Exercise: A word-for-word transcription of the listing is all that is needed.

Provided material:
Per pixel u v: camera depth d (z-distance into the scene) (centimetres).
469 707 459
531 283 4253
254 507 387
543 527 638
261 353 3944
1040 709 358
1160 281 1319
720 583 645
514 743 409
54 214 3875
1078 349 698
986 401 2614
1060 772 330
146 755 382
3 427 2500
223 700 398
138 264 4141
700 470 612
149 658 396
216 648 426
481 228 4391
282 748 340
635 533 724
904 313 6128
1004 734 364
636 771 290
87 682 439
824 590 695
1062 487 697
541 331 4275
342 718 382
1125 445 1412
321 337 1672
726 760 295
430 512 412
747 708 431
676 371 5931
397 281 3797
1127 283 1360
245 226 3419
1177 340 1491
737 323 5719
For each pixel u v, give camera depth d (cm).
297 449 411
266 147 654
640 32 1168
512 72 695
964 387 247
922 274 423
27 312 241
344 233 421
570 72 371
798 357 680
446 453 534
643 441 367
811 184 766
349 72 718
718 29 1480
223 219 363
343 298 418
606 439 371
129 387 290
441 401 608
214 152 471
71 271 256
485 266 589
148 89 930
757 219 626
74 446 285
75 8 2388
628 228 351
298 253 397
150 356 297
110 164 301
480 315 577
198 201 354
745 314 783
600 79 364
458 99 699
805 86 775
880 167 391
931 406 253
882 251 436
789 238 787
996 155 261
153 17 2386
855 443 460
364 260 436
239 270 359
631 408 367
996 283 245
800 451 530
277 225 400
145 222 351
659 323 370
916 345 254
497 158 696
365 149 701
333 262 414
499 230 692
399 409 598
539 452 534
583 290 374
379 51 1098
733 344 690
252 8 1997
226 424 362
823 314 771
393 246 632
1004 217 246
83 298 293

Expected output:
Per pixel u v: camera depth d (z-distance into the scene) (centimetres).
469 707 459
531 283 4253
254 507 387
543 527 638
261 353 3944
1040 709 358
1160 281 1319
720 583 645
514 743 409
54 214 3875
1078 349 698
986 401 2614
1060 772 330
146 755 382
3 427 2500
223 700 398
138 264 4141
700 470 612
149 658 396
216 648 426
481 228 4391
282 748 340
635 533 724
904 313 6128
1004 734 364
636 771 290
87 682 439
824 590 695
1062 487 697
541 331 4275
342 718 382
1125 445 1412
321 337 1672
726 760 295
430 512 412
747 708 431
676 371 5931
397 281 3797
1127 283 1360
245 226 3419
1177 340 1491
737 323 5719
For each pixel u v, give camera depth d (cm).
297 449 411
266 147 654
640 32 1168
512 72 695
964 387 247
922 274 423
27 312 241
344 233 421
570 72 371
798 357 680
446 453 534
643 441 367
811 184 766
349 72 718
718 29 1480
223 219 363
343 298 418
606 439 371
129 387 290
441 401 608
214 152 471
71 271 256
485 266 589
148 89 930
757 219 626
74 446 285
75 8 2388
628 228 351
298 253 397
150 356 297
110 164 301
480 315 577
198 201 354
745 314 783
600 79 364
458 99 699
805 86 775
880 167 391
931 406 253
882 251 436
789 238 787
996 155 261
153 17 2386
855 443 460
364 260 436
239 270 359
631 408 367
996 283 245
800 451 530
277 225 400
145 222 351
659 323 370
916 345 254
497 158 696
365 149 701
333 262 414
499 230 692
399 409 598
539 452 534
583 290 374
379 51 1098
733 344 690
252 8 1997
226 424 362
823 314 771
393 246 632
1004 217 246
83 298 293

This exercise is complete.